### Work to do
Reproduce the following passage on the reliability of measuring instruments word for word.

### Quoted text

Reliability is the consistency or stability of a measuring instrument. Kerlinger defined it as “the proportion of the ‘true’ variance to the total obtained variance of the data yielded by a measuring instrument.” Operationally, this translates to the proportion of error variance to the total variance yielded by a measuring instrument subtracted from 1.00 (the index of 1.00 indicating perfect reliability).

Schwab defined reliability as referring to the ratio of “true” to total variance in a set of parallel measurements obtained on an individual. While Mitchell discussed reliability as the measure of correlation between maximally similar items and assesses the random or choice error.

It is also useful to think of reliability as:

VO = VT + Ve (Variance Observed = True Variance + error)

The four methods for assessing reliability are:

- Kuder-Richarson-21 (KR-21) is considered the most conservative estimate for reliability of an instrument with binary scoring or where the response scale is dichotomous (e.g., true or false). The Kuder-Richardson formulas are special cases of Cronbach’s coefficient alpha. Cronbach’s alpha is the most frequently used metric because it is a) conservative, b) easier and less time-consuming than test-retest or parallel forms, and c) does not involve cutting out data as in the split-half test.

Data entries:
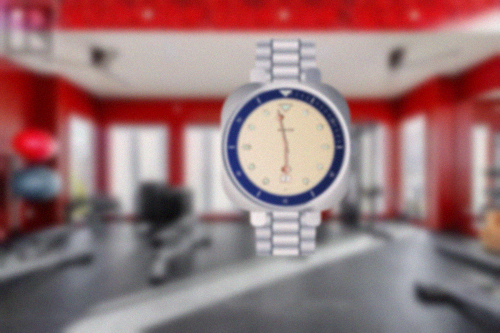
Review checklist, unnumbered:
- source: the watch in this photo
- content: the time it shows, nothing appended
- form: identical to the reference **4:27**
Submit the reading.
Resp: **5:58**
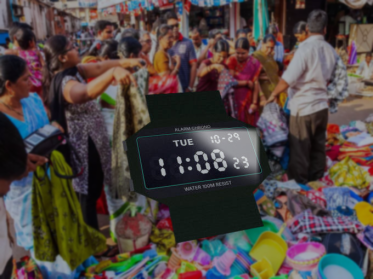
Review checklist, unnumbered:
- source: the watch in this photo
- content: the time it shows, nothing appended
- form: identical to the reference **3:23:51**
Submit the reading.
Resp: **11:08:23**
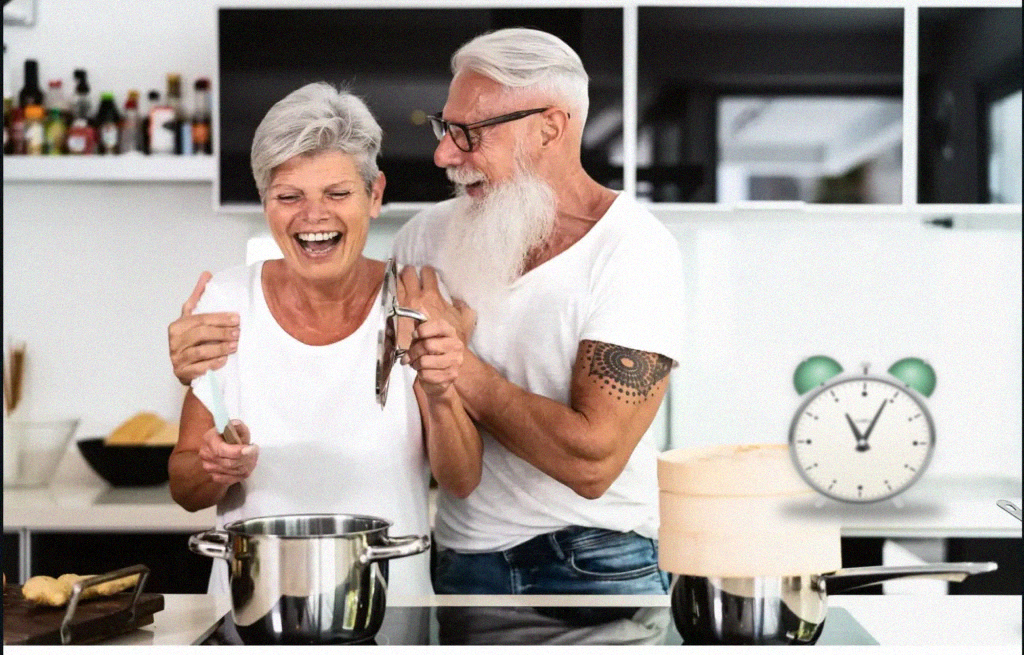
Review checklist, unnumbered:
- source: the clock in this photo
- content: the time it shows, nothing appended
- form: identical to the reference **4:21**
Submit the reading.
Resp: **11:04**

### Full output
Reliability is the consistency or stability of a measuring instrument. Kerlinger defined it as “the proportion of the ‘true’ variance to the total obtained variance of the data yielded by a measuring instrument.” Operationally, this translates to the proportion of error variance to the total variance yielded by a measuring instrument subtracted from 1.00 (the index of 1.00 indicating perfect reliability).

Schwab defined reliability as referring to the ratio of “true” to total variance in a set of parallel measurements obtained on an individual. While Mitchell discussed reliability as the measure of correlation between maximally similar items and assesses the random or choice error.

It is also useful to think of reliability as:

VO = VT + Ve (Variance Observed = True Variance + error)

The four methods for assessing reliability are:

- Kuder-Richarson-21 (KR-21) is considered the most conservative estimate for reliability of an instrument with binary scoring or where the response scale is dichotomous (e.g., true or false). The Kuder-Richardson formulas are special cases of Cronbach’s coefficient alpha. Cronbach’s alpha is the most frequently used metric because it is a) conservative, b) easier and less time-consuming than test-retest or parallel forms, and c) does not involve cutting out data as in the split-half test.